On 02-07-2018 13:22, André Paulsberg-Csibi (IBM Consultant) wrote:
> Careful using the iptables RAW chain to block large lists of unwanted IPs .
> It is best practice is to "block" most in the FILTER chain  , unless there is a FEW (low number of host) that have extensive traffic !
> The CPU cycles "saved" are a myth , as when you grow the RAW chain CPU used to process longer list for all traffic "costs" more then what you save by blocking these earlier .
> 
> Then you also add complexity , as you now have to account for multiple sources that no longer reach your CONNRACK state engine .
> 
> 
> 
> Best regards
> André Paulsberg-Csibi
> Senior Network Engineer 
> IBM Services AS
> 
> 
> Sensitivity: Internal
> 
> -----Opprinnelig melding-----
> Fra: netfilter-owner@xxxxxxxxxxxxxxx <netfilter-owner@xxxxxxxxxxxxxxx> På vegne av darius
> Sendt: søndag 1. juli 2018 23.15
> Til: Neal P. Murphy <neal.p.murphy@xxxxxxxxxxxx>; netfilter@xxxxxxxxxxxxxxx
> Emne: Re: Best practice for packet filtering
> 
> Makes perfect sense. I'll update my firewall rules asap. Some sources on the inet do not provide detailed explanation on why one or another solution was chosen. Now I've got all the details needed. Indeed there is no meaning to pass packet up to INPUT/FORWARD if you already know, that it needs to be dropped. Thanks!
> 
> /Darius
> 
> On 01-07-2018 20:24, Neal P. Murphy wrote:
>> On Sun, 1 Jul 2018 18:49:12 +0200
>> darius <dram@xxxxxxxxxxx> wrote:
>>
>>> Hi.
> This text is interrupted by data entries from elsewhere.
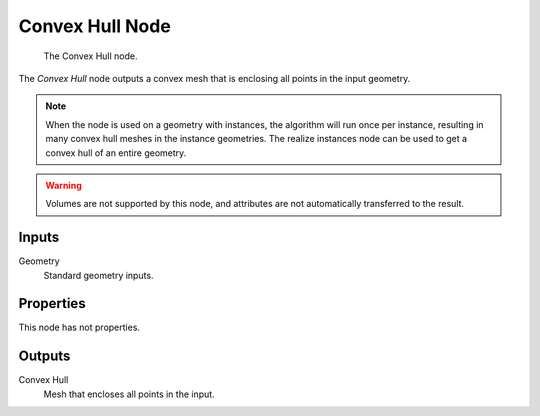 .. index:: Geometry Nodes; Convex Hull
.. _bpy.types.GeometryNodeConvexHull:

****************
Convex Hull Node
****************

.. figure:: /images/modeling_geometry-nodes_geometry_convex-hull_node.png

   The Convex Hull node.

The *Convex Hull* node outputs a convex mesh that is enclosing all points in the input geometry.

.. note::

   When the node is used on a geometry with instances, the algorithm will run once per instance,
   resulting in many convex hull meshes in the instance geometries. The realize instances node can
   be used to get a convex hull of an entire geometry.

.. warning::

   Volumes are not supported by this node, and attributes are not automatically transferred to the result.


Inputs
======

Geometry
   Standard geometry inputs.


Properties
==========

This node has not properties.


Outputs
=======

Convex Hull
   Mesh that encloses all points in the input.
Out there in the net one can find two different 'best practice'
>>> suggestions on how to filter bad packets, bogons, DDoS atack and so on.
>>> One claims, that filtering rules must go into filter section (input, 
>>> forward), other claims that best is to add rules to mangle table and 
>>> prerouting chain. The only benefit explained for the latter was that 
>>> it increase performance of iptables rules. Haven't found more 
>>> benefits. I use nftables. Does the same apply? Is it still the best 
>>> way to put blocking rules to mangle table? I currently use filter 
>>> table. Are there any huge disadvantages in that?
>>
>> Huge disadvantages? I think not. Wasting CPU cycles that could limit the maximum throughput of your firewall? Certainly a disadvantage worth considering.
>>
>> Theory: drop packets you already know you don't want as early as possible.
>>
>> For Smoothwall Express (which still uses iptables), I use mangle:PREROUTING to:
>>   - drop INVALID packets
>>   - drop packets from blacklisted IPs
>> Reason: it is not worth spending even *one* CPU cycle more than is 
>> needed to process or inspect these packets. I already know that 
>> INVALID packets won't go anywhere and I already know that I don't want 
>> blacklisted packets passing into or through my firewall. (I should 
>> also have Express drop TEST NET packets there because I already know 
>> that they should never be routed.)
>>
>> In iptables, mangle:PREROUTING allows limited actions; I don't know if nftables is more 'permissive'. For example, in mangle:PREROUTING, I can drop packets from internet that I don't want. But I have to use filter:{INPUT,FORWARD,OUTPUT} to reject packets I don't want to keep internal hosts from 'pausing' until the 'no response' timer expires.
>>
>> Suppose you decide you want no traffic from porn.com (94.199.252.153). You can drop these packets in mangle:PREROUTING. Or you can continue processing these packets through all the examinations and checks until they hit the INPUT|FORWARD policy DROP. That's potentially a lot of CPU cycles spent inspecting packets that you knew should be dropped before they even arrived. Remember the old English proverb, "Waste not, want not."